You have every right to feel upset about pornography, but being angry with your husband is not going to help, it will only drive the addiction deeper because guilt and shame trigger the desire for the addictive substance. If you see your husband "going solo", instead of getting upset, perhaps you might offer to take over, thereby breaking the taboo. The pornography can give you insight as to what your husband likes, and you could be the object of that attention. But that is really only addressing the symptom of how sexuality plays out in your relationship. His addiction to pornography is not a reflection of how attractive you are or whether he is satisfied with you sexually. He is an addict because he is not satisfied with himself. In order to overcome addiction to pornography, he must be willing to address the feelings and emptiness that he is trying to avoid, and any feelings of inadequacy that go with it.

To break the addiction to pornography, you and your husband must release the guilt and shame associated with it. You must be willing to forgive him, and he must be willing to forgive himself. Forgiveness breaks the hold that addiction has so a person can regain conscious choice in the present. He must decide that this is something he does not want to do anymore - not because it is a bad thing (because that will only fuel addiction), but because it really doesn't make him feel good about himself or about women. Once he makes the decision to fight sex addiction, he must continually make the conscious choice each time he is faced with a trigger or impulse. If you catch him "falling off the wagon", do not respond with guilt, shame or anger, but remind him that he made a choice to honor sexuality with you.

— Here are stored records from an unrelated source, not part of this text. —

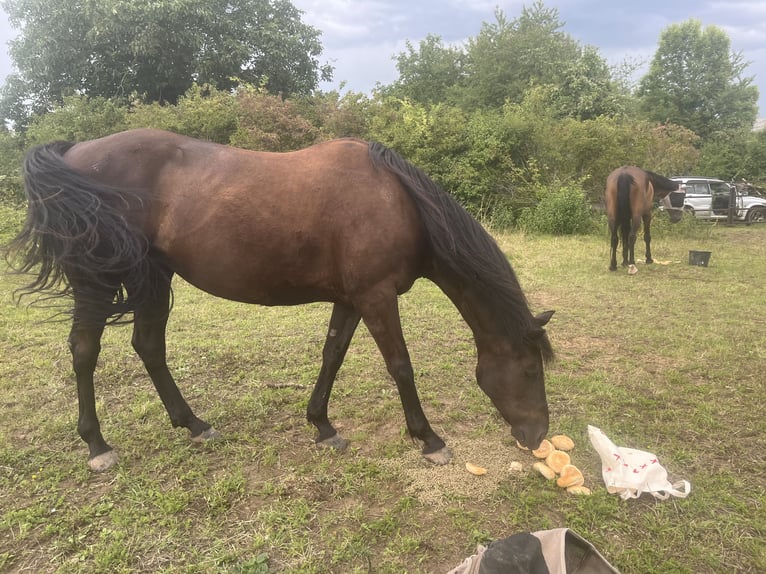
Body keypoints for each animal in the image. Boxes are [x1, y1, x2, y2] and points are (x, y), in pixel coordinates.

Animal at [9, 128, 554, 472]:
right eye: (530, 370)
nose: (537, 437)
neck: (398, 202)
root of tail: (73, 152)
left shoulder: (352, 299)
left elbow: (332, 355)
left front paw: (322, 426)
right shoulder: (377, 297)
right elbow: (401, 366)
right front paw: (429, 439)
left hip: (152, 277)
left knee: (148, 346)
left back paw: (194, 425)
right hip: (96, 281)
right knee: (85, 352)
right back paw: (98, 445)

In order to overcome any addiction, an addict first must admit that there is a problem, and that the problem will ruin his/her life if it continues. The addict must recognize the cost of the addiction and the pain that it is causing - the pain of continuing the addiction must be greater than the fear of giving up the addiction or the euphoria of acting on the addiction, But be warned, ultimatums rarely work, and responding in anger only tends to make the addiction worse because the addict will run to the addiction in order to avoid feeling shame and guilt.

The best approach is to tell your husband how pornography makes you feel about yourself and about sexuality, rather than giving your views about it being denigrating to all women. If you make it personal, you will make it more meaningful. Avoid being judgmental, righteous, attacking or accusatory, because this will only drive him further into secrecy. It is better to talk to your husband openly about sex, ask him gently what he finds intriguing and attractive about pornography, and see if you can feel comfortable meeting those needs.

Often an addict needs help to overcome an addiction, either through counseling or through a support group such as Sex Addicts Anonymous, which can provide steps for how to break an addiction to pornography. The only problem with this type of group is that, because of the nature of sex and pornography addiction, listening to some people share their stories can be a trigger for some addicts. Couples counseling can be very helpful for healing the addiction and its underlying causes and issues, as well as for healing any damage that's it has caused to the relationship.

Can spouses survive sex addiction? That is really up to each couple to decide. Dealing with someone with a sex addiction requires great strength because it requires unconditional love and forgiveness. This is especially challenging with sex addiction because one must be willing to forgive actual infidelity and rebuild trust. Forgiveness does not condone someone's behavior or make it okay, it simply removes the stigma and releases all those involved from being locked in a pattern of perpetual pain.